WHAT TO DO
Take the lines below between the one holding "Uniquement aujourd'hui : pour" and the one holding "réservation après achat", inclusive, and copy them exactly. Add nothing.
★ ★ ★ ★ ★
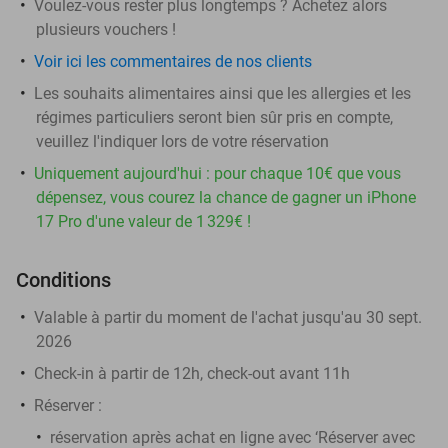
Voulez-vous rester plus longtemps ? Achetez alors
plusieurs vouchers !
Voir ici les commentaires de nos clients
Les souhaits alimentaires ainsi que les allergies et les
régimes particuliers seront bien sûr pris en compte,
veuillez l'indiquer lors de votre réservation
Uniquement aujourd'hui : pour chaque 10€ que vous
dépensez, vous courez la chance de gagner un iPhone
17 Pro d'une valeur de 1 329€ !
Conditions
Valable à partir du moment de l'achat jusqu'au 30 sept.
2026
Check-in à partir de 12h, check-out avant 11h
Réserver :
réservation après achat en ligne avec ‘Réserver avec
★ ★ ★ ★ ★
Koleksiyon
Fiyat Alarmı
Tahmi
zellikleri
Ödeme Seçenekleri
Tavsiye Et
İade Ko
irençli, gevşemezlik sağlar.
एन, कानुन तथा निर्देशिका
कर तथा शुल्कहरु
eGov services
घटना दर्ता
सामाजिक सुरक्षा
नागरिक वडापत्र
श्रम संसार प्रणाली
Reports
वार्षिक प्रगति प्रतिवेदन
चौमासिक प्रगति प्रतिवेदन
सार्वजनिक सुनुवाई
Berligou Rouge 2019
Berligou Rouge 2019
★ ★ ★ ★ ★
EXERCISE SOLUTION
Uniquement aujourd'hui : pour chaque 10€ que vous
dépensez, vous courez la chance de gagner un iPhone
17 Pro d'une valeur de 1 329€ !
Conditions
Valable à partir du moment de l'achat jusqu'au 30 sept.
2026
Check-in à partir de 12h, check-out avant 11h
Réserver :
réservation après achat en ligne avec ‘Réserver avec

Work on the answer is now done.